====== Source data

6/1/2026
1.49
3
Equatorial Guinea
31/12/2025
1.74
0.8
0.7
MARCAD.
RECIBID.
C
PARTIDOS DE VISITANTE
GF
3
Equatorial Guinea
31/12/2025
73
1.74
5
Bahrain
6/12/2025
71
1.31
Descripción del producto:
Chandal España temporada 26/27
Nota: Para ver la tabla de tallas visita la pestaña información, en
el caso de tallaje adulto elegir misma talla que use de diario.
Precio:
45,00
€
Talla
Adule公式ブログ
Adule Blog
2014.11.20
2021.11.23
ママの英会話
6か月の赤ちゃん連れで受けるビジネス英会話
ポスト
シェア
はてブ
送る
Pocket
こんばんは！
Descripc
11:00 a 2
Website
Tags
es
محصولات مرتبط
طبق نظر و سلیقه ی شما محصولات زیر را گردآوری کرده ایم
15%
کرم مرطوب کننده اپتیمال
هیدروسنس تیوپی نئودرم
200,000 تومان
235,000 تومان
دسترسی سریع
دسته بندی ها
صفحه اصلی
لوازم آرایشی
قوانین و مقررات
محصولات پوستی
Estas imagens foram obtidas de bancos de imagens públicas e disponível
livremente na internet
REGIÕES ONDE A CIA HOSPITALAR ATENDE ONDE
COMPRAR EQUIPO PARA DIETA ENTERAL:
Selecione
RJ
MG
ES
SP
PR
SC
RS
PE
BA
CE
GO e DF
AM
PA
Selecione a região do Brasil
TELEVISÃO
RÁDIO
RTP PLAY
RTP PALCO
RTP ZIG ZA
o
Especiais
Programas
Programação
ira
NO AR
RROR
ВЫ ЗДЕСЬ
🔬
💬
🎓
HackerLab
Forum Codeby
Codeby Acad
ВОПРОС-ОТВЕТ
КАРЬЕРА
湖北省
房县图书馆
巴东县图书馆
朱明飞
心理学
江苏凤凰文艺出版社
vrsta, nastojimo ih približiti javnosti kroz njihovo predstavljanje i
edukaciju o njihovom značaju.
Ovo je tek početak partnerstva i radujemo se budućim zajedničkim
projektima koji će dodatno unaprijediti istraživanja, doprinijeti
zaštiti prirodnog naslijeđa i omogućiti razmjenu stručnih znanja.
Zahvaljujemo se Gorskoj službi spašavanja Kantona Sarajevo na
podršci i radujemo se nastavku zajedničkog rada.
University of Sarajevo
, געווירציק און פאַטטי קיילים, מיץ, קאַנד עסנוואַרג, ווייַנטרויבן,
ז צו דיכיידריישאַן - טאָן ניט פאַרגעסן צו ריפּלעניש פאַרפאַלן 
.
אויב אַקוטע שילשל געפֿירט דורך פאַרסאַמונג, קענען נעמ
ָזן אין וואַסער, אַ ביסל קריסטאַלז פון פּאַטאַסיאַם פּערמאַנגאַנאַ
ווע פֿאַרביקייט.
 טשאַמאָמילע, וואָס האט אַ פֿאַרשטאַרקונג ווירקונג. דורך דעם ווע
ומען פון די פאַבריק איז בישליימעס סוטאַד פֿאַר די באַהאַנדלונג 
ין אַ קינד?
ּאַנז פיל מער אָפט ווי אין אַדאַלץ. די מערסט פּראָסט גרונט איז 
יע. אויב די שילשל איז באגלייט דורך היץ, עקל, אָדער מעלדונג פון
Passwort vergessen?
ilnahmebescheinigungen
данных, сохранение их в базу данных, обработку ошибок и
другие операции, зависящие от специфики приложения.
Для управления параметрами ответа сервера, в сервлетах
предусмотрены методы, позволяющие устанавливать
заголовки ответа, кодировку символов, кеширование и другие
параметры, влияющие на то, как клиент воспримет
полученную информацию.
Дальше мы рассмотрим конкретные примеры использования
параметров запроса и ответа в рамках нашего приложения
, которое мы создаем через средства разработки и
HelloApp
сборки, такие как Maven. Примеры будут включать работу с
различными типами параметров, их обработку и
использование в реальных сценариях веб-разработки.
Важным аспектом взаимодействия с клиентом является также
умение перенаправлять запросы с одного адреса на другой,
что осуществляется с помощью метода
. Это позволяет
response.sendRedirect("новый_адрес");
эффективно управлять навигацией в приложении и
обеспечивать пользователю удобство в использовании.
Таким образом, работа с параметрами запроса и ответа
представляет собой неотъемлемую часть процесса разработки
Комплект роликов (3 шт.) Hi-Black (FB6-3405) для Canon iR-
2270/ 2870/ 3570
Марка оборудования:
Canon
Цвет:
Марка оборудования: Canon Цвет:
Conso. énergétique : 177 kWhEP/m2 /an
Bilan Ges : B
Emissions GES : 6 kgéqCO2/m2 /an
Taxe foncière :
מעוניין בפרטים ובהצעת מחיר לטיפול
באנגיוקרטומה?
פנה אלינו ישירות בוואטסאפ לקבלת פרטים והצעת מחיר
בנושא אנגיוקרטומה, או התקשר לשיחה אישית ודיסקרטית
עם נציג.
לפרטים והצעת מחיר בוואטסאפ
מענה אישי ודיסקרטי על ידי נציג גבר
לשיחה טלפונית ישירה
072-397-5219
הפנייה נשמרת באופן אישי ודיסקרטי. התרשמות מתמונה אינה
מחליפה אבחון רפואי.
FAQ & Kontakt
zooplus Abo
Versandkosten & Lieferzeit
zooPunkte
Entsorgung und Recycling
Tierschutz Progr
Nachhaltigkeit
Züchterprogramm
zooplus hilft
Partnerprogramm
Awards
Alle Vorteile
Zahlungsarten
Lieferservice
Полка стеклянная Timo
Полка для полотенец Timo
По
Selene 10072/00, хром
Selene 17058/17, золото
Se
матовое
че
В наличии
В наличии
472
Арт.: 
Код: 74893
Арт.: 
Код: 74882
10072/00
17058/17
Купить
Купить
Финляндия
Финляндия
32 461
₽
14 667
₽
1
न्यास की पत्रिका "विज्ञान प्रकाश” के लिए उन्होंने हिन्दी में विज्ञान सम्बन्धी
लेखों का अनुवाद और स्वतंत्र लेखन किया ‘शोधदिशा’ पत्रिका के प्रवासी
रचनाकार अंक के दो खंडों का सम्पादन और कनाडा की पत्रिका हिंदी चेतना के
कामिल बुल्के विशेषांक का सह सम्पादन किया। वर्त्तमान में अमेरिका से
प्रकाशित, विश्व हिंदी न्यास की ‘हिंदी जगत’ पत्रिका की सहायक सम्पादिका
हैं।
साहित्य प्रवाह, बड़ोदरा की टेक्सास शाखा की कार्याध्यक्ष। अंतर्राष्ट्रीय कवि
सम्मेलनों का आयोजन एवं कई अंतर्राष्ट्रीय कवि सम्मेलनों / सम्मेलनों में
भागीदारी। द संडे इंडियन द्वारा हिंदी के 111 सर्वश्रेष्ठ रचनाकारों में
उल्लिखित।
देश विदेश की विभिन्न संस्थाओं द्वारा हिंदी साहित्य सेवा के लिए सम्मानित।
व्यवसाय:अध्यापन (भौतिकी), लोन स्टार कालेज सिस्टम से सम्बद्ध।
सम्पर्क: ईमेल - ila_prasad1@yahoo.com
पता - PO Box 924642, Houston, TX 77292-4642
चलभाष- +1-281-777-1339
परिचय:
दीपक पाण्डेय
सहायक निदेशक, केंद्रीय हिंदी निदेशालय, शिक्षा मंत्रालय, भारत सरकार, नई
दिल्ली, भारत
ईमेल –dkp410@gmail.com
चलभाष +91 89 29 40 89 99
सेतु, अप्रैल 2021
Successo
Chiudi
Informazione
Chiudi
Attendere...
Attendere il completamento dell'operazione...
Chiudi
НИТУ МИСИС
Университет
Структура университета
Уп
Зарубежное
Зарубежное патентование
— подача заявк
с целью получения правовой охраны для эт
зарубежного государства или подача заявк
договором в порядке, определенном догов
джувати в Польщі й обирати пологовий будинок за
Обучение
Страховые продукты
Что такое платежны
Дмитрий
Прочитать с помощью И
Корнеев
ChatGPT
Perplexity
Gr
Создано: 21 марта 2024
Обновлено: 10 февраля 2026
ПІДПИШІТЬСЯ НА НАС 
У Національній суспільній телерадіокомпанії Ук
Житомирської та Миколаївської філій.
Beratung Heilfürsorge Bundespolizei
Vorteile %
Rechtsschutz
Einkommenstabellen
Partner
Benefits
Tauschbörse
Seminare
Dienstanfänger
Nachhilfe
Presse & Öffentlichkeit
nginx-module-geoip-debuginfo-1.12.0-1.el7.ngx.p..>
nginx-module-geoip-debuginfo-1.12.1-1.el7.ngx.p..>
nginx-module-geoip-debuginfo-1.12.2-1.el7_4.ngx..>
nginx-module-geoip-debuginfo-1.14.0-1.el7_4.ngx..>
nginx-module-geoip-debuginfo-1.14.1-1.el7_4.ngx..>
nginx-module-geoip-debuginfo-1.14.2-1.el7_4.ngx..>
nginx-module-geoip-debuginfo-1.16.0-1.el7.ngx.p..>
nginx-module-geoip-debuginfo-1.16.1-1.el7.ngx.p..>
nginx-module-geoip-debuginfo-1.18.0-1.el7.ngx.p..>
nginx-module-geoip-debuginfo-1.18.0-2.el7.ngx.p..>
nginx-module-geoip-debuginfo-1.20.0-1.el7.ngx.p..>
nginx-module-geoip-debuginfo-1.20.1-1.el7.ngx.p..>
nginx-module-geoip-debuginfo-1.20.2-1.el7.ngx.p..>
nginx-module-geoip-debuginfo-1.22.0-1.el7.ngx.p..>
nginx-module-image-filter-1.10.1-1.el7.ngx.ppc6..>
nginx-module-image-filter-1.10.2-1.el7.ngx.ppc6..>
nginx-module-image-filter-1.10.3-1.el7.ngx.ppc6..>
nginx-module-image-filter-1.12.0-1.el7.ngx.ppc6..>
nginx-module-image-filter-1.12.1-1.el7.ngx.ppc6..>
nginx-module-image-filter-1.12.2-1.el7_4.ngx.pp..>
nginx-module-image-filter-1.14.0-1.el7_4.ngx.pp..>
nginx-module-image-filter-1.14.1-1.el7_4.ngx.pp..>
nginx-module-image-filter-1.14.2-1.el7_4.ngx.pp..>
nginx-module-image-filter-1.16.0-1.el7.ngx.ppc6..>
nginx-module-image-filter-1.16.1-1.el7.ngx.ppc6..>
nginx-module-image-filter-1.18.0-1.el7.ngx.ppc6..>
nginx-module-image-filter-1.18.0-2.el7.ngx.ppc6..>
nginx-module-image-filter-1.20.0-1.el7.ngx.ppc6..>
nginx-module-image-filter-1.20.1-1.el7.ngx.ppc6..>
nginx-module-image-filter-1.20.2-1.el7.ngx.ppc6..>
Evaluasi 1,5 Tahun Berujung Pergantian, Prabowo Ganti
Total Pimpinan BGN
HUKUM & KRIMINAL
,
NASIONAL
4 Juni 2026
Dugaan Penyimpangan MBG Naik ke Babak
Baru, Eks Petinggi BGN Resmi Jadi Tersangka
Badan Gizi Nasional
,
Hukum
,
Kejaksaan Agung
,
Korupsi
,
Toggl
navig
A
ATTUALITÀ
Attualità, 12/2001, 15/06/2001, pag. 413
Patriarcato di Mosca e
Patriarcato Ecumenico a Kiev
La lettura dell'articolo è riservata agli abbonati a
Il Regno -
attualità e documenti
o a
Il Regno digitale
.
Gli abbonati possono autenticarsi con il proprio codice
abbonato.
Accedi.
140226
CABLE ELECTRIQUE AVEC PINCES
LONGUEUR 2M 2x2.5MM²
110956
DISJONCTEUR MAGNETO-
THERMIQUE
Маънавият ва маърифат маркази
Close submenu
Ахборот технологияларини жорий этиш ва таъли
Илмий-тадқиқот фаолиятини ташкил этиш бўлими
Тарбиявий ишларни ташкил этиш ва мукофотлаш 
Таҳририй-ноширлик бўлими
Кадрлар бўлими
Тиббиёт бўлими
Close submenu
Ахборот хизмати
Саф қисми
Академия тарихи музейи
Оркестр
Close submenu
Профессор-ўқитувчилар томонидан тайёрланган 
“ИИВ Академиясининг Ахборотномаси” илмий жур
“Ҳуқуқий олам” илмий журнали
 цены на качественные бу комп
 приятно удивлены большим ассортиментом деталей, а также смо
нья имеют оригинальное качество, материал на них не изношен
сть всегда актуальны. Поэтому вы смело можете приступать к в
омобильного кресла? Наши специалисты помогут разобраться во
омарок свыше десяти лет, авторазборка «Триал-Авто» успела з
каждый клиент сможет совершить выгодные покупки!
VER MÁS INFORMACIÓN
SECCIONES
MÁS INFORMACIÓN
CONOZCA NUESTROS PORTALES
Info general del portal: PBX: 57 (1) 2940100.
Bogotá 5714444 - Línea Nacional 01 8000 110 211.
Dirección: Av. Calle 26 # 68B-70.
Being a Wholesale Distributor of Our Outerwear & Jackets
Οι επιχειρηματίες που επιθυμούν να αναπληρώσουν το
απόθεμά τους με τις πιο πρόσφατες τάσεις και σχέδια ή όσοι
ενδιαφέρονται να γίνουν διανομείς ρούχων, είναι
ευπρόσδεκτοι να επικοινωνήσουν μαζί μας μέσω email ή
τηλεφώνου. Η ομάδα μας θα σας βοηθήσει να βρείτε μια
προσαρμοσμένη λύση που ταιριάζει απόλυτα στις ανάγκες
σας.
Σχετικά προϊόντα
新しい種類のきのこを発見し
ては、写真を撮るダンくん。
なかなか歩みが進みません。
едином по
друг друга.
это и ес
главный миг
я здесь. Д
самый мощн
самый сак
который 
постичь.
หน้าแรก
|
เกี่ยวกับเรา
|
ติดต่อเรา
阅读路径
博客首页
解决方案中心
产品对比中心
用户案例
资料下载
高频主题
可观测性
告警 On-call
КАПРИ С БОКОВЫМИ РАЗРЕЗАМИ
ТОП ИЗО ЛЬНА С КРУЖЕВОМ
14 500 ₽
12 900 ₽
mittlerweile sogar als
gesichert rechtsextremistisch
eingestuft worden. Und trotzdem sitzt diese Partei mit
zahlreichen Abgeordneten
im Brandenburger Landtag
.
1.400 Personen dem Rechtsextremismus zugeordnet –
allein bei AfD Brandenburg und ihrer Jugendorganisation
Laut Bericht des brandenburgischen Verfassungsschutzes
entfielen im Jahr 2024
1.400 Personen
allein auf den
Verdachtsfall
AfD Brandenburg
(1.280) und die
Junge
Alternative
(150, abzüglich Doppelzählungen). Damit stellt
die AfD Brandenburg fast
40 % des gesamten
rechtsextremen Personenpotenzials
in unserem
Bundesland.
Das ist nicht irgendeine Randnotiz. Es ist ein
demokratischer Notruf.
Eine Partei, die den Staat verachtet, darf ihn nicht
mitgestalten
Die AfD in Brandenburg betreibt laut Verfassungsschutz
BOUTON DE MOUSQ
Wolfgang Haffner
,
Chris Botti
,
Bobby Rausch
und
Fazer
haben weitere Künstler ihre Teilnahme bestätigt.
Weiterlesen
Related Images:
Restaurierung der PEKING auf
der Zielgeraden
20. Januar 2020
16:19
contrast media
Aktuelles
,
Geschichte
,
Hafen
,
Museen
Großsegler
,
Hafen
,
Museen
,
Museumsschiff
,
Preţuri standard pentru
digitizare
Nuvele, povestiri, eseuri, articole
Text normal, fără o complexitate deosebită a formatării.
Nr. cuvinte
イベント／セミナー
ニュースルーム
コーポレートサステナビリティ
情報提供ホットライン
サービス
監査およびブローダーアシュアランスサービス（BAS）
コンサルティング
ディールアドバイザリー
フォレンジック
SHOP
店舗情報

============

■ **Required action**
Print everything from the start of the listing down to the line containing "livremente na internet", including both of those lines.

■ **Final answer**
6/1/2026
1.49
3
Equatorial Guinea
31/12/2025
1.74
0.8
0.7
MARCAD.
RECIBID.
C
PARTIDOS DE VISITANTE
GF
3
Equatorial Guinea
31/12/2025
73
1.74
5
Bahrain
6/12/2025
71
1.31
Descripción del producto:
Chandal España temporada 26/27
Nota: Para ver la tabla de tallas visita la pestaña información, en
el caso de tallaje adulto elegir misma talla que use de diario.
Precio:
45,00
€
Talla
Adule公式ブログ
Adule Blog
2014.11.20
2021.11.23
ママの英会話
6か月の赤ちゃん連れで受けるビジネス英会話
ポスト
シェア
はてブ
送る
Pocket
こんばんは！
Descripc
11:00 a 2
Website
Tags
es
محصولات مرتبط
طبق نظر و سلیقه ی شما محصولات زیر را گردآوری کرده ایم
15%
کرم مرطوب کننده اپتیمال
هیدروسنس تیوپی نئودرم
200,000 تومان
235,000 تومان
دسترسی سریع
دسته بندی ها
صفحه اصلی
لوازم آرایشی
قوانین و مقررات
محصولات پوستی
Estas imagens foram obtidas de bancos de imagens públicas e disponível
livremente na internet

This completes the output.